Records from a data collection:
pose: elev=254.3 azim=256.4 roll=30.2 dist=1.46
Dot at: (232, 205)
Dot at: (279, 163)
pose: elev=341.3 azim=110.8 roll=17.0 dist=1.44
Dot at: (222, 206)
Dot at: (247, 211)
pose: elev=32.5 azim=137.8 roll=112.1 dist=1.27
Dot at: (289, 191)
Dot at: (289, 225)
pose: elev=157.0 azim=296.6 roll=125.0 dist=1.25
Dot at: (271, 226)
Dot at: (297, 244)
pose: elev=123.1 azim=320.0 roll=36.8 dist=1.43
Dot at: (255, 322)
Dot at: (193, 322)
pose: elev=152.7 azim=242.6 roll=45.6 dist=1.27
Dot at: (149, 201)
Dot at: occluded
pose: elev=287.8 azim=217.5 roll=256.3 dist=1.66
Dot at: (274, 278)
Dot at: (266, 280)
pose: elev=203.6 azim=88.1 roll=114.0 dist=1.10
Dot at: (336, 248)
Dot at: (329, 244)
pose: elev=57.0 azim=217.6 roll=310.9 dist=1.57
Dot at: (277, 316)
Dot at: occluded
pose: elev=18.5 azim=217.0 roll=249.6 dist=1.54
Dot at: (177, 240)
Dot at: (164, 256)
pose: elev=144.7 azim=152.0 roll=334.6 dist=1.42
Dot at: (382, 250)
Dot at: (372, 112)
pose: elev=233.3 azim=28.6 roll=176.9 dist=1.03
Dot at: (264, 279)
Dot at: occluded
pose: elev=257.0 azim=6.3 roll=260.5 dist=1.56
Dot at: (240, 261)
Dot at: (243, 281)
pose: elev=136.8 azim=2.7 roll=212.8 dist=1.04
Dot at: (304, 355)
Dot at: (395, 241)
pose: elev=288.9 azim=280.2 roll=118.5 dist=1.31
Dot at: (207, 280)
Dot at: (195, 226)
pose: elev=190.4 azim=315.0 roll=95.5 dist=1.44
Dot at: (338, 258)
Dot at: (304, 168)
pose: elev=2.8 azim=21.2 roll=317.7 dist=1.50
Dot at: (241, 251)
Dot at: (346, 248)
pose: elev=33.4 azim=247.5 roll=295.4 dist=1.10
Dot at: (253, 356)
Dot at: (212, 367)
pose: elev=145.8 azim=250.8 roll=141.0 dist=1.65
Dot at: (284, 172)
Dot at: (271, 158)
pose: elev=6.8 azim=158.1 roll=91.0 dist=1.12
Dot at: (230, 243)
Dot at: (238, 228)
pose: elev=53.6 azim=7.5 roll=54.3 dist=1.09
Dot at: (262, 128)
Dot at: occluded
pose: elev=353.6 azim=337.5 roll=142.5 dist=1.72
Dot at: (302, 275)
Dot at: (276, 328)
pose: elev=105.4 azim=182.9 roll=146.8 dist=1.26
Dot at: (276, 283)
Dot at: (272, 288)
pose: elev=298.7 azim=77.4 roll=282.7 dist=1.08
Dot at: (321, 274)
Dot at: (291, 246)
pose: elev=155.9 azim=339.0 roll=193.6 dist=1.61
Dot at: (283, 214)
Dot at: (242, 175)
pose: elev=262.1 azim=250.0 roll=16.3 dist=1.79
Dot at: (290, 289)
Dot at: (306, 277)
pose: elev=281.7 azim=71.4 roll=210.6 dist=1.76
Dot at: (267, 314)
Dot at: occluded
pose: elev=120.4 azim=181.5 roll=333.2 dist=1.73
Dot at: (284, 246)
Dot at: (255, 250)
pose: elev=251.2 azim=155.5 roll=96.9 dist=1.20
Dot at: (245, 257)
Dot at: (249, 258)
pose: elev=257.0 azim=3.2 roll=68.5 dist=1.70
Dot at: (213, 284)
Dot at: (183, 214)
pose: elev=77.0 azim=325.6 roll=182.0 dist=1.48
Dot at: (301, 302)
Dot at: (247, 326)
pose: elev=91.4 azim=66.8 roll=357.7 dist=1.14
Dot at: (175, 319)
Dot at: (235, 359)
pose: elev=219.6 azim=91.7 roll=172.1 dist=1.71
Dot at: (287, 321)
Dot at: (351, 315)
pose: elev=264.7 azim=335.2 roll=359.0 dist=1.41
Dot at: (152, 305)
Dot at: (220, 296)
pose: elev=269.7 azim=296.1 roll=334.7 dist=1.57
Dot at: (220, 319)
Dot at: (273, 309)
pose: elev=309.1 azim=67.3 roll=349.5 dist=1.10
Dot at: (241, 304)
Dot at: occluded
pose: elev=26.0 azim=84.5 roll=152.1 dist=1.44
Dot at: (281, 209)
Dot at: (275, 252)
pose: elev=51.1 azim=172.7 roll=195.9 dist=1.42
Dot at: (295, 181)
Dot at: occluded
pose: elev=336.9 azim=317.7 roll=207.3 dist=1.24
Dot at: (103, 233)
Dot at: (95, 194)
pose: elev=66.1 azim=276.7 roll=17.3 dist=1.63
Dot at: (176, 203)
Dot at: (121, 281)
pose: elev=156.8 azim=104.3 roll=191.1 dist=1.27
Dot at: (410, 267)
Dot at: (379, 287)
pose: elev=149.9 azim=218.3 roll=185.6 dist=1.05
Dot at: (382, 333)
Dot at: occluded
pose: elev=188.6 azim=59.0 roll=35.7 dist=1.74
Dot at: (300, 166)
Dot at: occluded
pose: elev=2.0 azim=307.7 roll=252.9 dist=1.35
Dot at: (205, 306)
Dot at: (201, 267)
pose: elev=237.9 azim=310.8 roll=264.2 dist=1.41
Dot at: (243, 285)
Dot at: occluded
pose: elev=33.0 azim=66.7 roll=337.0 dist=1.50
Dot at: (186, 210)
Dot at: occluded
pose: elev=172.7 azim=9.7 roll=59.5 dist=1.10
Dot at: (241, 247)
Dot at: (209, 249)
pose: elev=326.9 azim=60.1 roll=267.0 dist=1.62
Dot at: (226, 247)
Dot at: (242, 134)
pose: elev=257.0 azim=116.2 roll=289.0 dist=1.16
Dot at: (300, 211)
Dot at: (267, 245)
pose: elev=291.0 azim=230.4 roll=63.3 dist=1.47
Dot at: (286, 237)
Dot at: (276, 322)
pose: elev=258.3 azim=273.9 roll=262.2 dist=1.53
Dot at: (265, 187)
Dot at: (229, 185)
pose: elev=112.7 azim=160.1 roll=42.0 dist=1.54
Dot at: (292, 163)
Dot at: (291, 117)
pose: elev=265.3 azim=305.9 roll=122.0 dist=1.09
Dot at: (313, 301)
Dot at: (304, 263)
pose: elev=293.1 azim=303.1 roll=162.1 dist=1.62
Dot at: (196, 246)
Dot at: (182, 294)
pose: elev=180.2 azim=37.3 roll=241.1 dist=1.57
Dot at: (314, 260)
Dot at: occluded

* Required work: Copy out every one of the lines above without changing anything.

* Result for this task:
pose: elev=254.3 azim=256.4 roll=30.2 dist=1.46
Dot at: (232, 205)
Dot at: (279, 163)
pose: elev=341.3 azim=110.8 roll=17.0 dist=1.44
Dot at: (222, 206)
Dot at: (247, 211)
pose: elev=32.5 azim=137.8 roll=112.1 dist=1.27
Dot at: (289, 191)
Dot at: (289, 225)
pose: elev=157.0 azim=296.6 roll=125.0 dist=1.25
Dot at: (271, 226)
Dot at: (297, 244)
pose: elev=123.1 azim=320.0 roll=36.8 dist=1.43
Dot at: (255, 322)
Dot at: (193, 322)
pose: elev=152.7 azim=242.6 roll=45.6 dist=1.27
Dot at: (149, 201)
Dot at: occluded
pose: elev=287.8 azim=217.5 roll=256.3 dist=1.66
Dot at: (274, 278)
Dot at: (266, 280)
pose: elev=203.6 azim=88.1 roll=114.0 dist=1.10
Dot at: (336, 248)
Dot at: (329, 244)
pose: elev=57.0 azim=217.6 roll=310.9 dist=1.57
Dot at: (277, 316)
Dot at: occluded
pose: elev=18.5 azim=217.0 roll=249.6 dist=1.54
Dot at: (177, 240)
Dot at: (164, 256)
pose: elev=144.7 azim=152.0 roll=334.6 dist=1.42
Dot at: (382, 250)
Dot at: (372, 112)
pose: elev=233.3 azim=28.6 roll=176.9 dist=1.03
Dot at: (264, 279)
Dot at: occluded
pose: elev=257.0 azim=6.3 roll=260.5 dist=1.56
Dot at: (240, 261)
Dot at: (243, 281)
pose: elev=136.8 azim=2.7 roll=212.8 dist=1.04
Dot at: (304, 355)
Dot at: (395, 241)
pose: elev=288.9 azim=280.2 roll=118.5 dist=1.31
Dot at: (207, 280)
Dot at: (195, 226)
pose: elev=190.4 azim=315.0 roll=95.5 dist=1.44
Dot at: (338, 258)
Dot at: (304, 168)
pose: elev=2.8 azim=21.2 roll=317.7 dist=1.50
Dot at: (241, 251)
Dot at: (346, 248)
pose: elev=33.4 azim=247.5 roll=295.4 dist=1.10
Dot at: (253, 356)
Dot at: (212, 367)
pose: elev=145.8 azim=250.8 roll=141.0 dist=1.65
Dot at: (284, 172)
Dot at: (271, 158)
pose: elev=6.8 azim=158.1 roll=91.0 dist=1.12
Dot at: (230, 243)
Dot at: (238, 228)
pose: elev=53.6 azim=7.5 roll=54.3 dist=1.09
Dot at: (262, 128)
Dot at: occluded
pose: elev=353.6 azim=337.5 roll=142.5 dist=1.72
Dot at: (302, 275)
Dot at: (276, 328)
pose: elev=105.4 azim=182.9 roll=146.8 dist=1.26
Dot at: (276, 283)
Dot at: (272, 288)
pose: elev=298.7 azim=77.4 roll=282.7 dist=1.08
Dot at: (321, 274)
Dot at: (291, 246)
pose: elev=155.9 azim=339.0 roll=193.6 dist=1.61
Dot at: (283, 214)
Dot at: (242, 175)
pose: elev=262.1 azim=250.0 roll=16.3 dist=1.79
Dot at: (290, 289)
Dot at: (306, 277)
pose: elev=281.7 azim=71.4 roll=210.6 dist=1.76
Dot at: (267, 314)
Dot at: occluded
pose: elev=120.4 azim=181.5 roll=333.2 dist=1.73
Dot at: (284, 246)
Dot at: (255, 250)
pose: elev=251.2 azim=155.5 roll=96.9 dist=1.20
Dot at: (245, 257)
Dot at: (249, 258)
pose: elev=257.0 azim=3.2 roll=68.5 dist=1.70
Dot at: (213, 284)
Dot at: (183, 214)
pose: elev=77.0 azim=325.6 roll=182.0 dist=1.48
Dot at: (301, 302)
Dot at: (247, 326)
pose: elev=91.4 azim=66.8 roll=357.7 dist=1.14
Dot at: (175, 319)
Dot at: (235, 359)
pose: elev=219.6 azim=91.7 roll=172.1 dist=1.71
Dot at: (287, 321)
Dot at: (351, 315)
pose: elev=264.7 azim=335.2 roll=359.0 dist=1.41
Dot at: (152, 305)
Dot at: (220, 296)
pose: elev=269.7 azim=296.1 roll=334.7 dist=1.57
Dot at: (220, 319)
Dot at: (273, 309)
pose: elev=309.1 azim=67.3 roll=349.5 dist=1.10
Dot at: (241, 304)
Dot at: occluded
pose: elev=26.0 azim=84.5 roll=152.1 dist=1.44
Dot at: (281, 209)
Dot at: (275, 252)
pose: elev=51.1 azim=172.7 roll=195.9 dist=1.42
Dot at: (295, 181)
Dot at: occluded
pose: elev=336.9 azim=317.7 roll=207.3 dist=1.24
Dot at: (103, 233)
Dot at: (95, 194)
pose: elev=66.1 azim=276.7 roll=17.3 dist=1.63
Dot at: (176, 203)
Dot at: (121, 281)
pose: elev=156.8 azim=104.3 roll=191.1 dist=1.27
Dot at: (410, 267)
Dot at: (379, 287)
pose: elev=149.9 azim=218.3 roll=185.6 dist=1.05
Dot at: (382, 333)
Dot at: occluded
pose: elev=188.6 azim=59.0 roll=35.7 dist=1.74
Dot at: (300, 166)
Dot at: occluded
pose: elev=2.0 azim=307.7 roll=252.9 dist=1.35
Dot at: (205, 306)
Dot at: (201, 267)
pose: elev=237.9 azim=310.8 roll=264.2 dist=1.41
Dot at: (243, 285)
Dot at: occluded
pose: elev=33.0 azim=66.7 roll=337.0 dist=1.50
Dot at: (186, 210)
Dot at: occluded
pose: elev=172.7 azim=9.7 roll=59.5 dist=1.10
Dot at: (241, 247)
Dot at: (209, 249)
pose: elev=326.9 azim=60.1 roll=267.0 dist=1.62
Dot at: (226, 247)
Dot at: (242, 134)
pose: elev=257.0 azim=116.2 roll=289.0 dist=1.16
Dot at: (300, 211)
Dot at: (267, 245)
pose: elev=291.0 azim=230.4 roll=63.3 dist=1.47
Dot at: (286, 237)
Dot at: (276, 322)
pose: elev=258.3 azim=273.9 roll=262.2 dist=1.53
Dot at: (265, 187)
Dot at: (229, 185)
pose: elev=112.7 azim=160.1 roll=42.0 dist=1.54
Dot at: (292, 163)
Dot at: (291, 117)
pose: elev=265.3 azim=305.9 roll=122.0 dist=1.09
Dot at: (313, 301)
Dot at: (304, 263)
pose: elev=293.1 azim=303.1 roll=162.1 dist=1.62
Dot at: (196, 246)
Dot at: (182, 294)
pose: elev=180.2 azim=37.3 roll=241.1 dist=1.57
Dot at: (314, 260)
Dot at: occluded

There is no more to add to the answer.